Give the lines from the one holding "text [ 87%]" through the one holding "picture [370, 1066, 870, 1754]", inclusive, again, with "Built target" switched to "Finished building target" and everything else left as it is.

§ **Stored data**:
- - - -

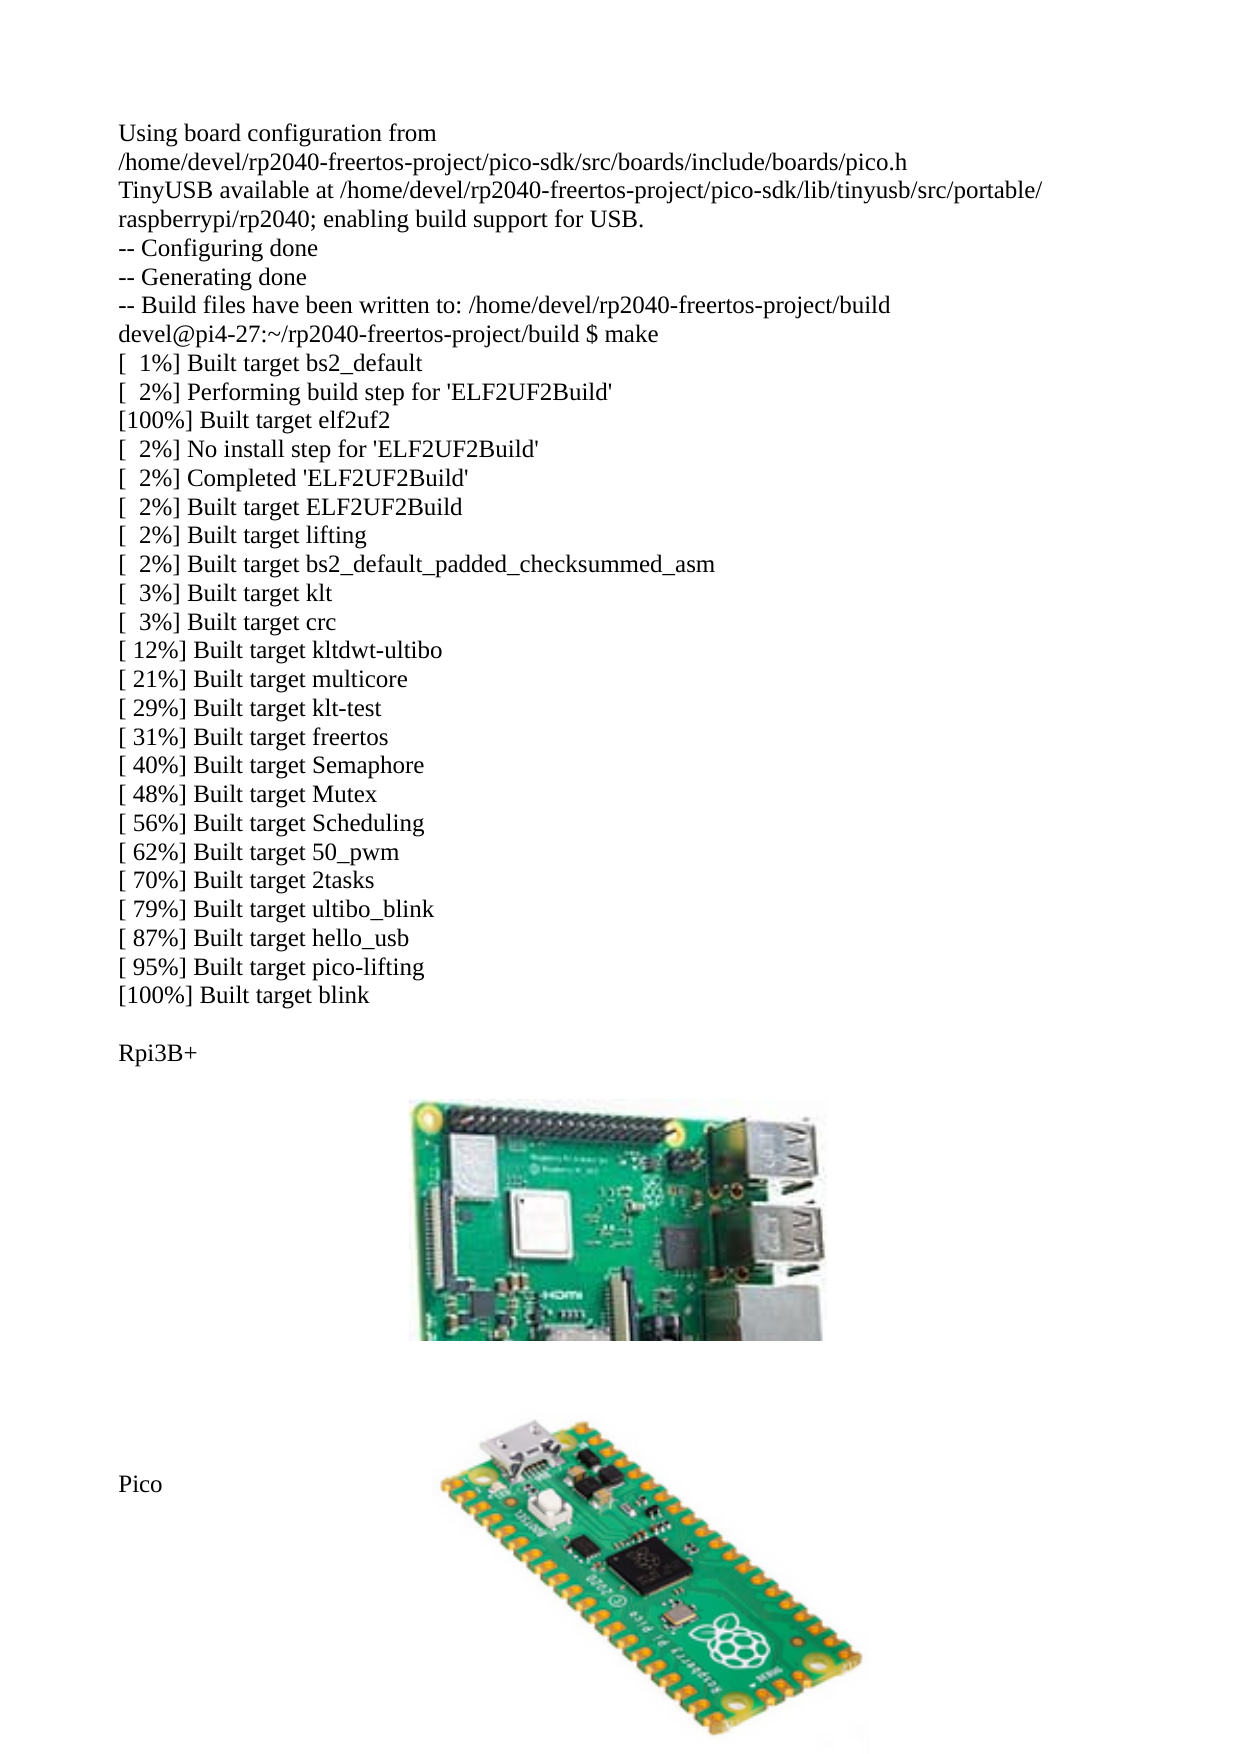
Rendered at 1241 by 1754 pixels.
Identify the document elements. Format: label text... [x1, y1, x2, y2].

text [ 87%] Built target hello_usb [118, 923, 1122, 952]
text [ 95%] Built target pico-lifting [118, 952, 1122, 981]
text [ 31%] Built target freertos [118, 722, 1122, 751]
text [ 2%] Built target ELF2UF2Build [118, 492, 1122, 521]
text [ 79%] Built target ultibo_blink [118, 894, 1122, 923]
text [ 21%] Built target multicore [118, 664, 1122, 693]
text -- Generating done [118, 262, 1122, 291]
text -- Configuring done [118, 233, 1122, 262]
text [ 3%] Built target crc [118, 607, 1122, 636]
picture [370, 1066, 870, 1754]
text [ 12%] Built target kltdwt-ultibo [118, 636, 1122, 664]
text [ 40%] Built target Semaphore [118, 751, 1122, 779]
text Pico [118, 1469, 370, 1498]
text devel@pi4-27:~/rp2040-freertos-project/build $ make [118, 319, 1122, 348]
text [ 2%] Completed 'ELF2UF2Build' [118, 463, 1122, 492]
text [100%] Built target blink [118, 981, 1122, 1009]
text [ 48%] Built target Mutex [118, 779, 1122, 808]
text [ 29%] Built target klt-test [118, 693, 1122, 722]
text -- Build files have been written to: /home/devel/rp2040-freertos-project/build [118, 291, 1122, 319]
text TinyUSB available at /home/devel/rp2040-freertos-project/pico-sdk/lib/tinyusb/src/portable/raspberrypi/rp2040; enabling build support for USB. [118, 176, 1122, 233]
text [100%] Built target elf2uf2 [118, 406, 1122, 434]
text [ 2%] Built target lifting [118, 521, 1122, 549]
text [ 2%] Built target bs2_default_padded_checksummed_asm [118, 549, 1122, 578]
text [ 2%] Performing build step for 'ELF2UF2Build' [118, 377, 1122, 406]
text [ 70%] Built target 2tasks [118, 866, 1122, 894]
text [ 2%] No install step for 'ELF2UF2Build' [118, 434, 1122, 463]
text [ 62%] Built target 50_pwm [118, 837, 1122, 866]
text Using board configuration from /home/devel/rp2040-freertos-project/pico-sdk/src/boards/include/boards/pico.h [118, 118, 1122, 176]
text [ 3%] Built target klt [118, 578, 1122, 607]
text [ 56%] Built target Scheduling [118, 808, 1122, 837]
text [ 1%] Built target bs2_default [118, 348, 1122, 377]
text Rpi3B+ [118, 1038, 1122, 1067]
text [870, 1469, 1122, 1498]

- - - -

§ **Output**:
text [ 87%] Finished building target hello_usb [118, 923, 1122, 952]
text [ 95%] Finished building target pico-lifting [118, 952, 1122, 981]
text [ 31%] Finished building target freertos [118, 722, 1122, 751]
text [ 2%] Finished building target ELF2UF2Build [118, 492, 1122, 521]
text [ 79%] Finished building target ultibo_blink [118, 894, 1122, 923]
text [ 21%] Finished building target multicore [118, 664, 1122, 693]
text -- Generating done [118, 262, 1122, 291]
text -- Configuring done [118, 233, 1122, 262]
text [ 3%] Finished building target crc [118, 607, 1122, 636]
picture [370, 1066, 870, 1754]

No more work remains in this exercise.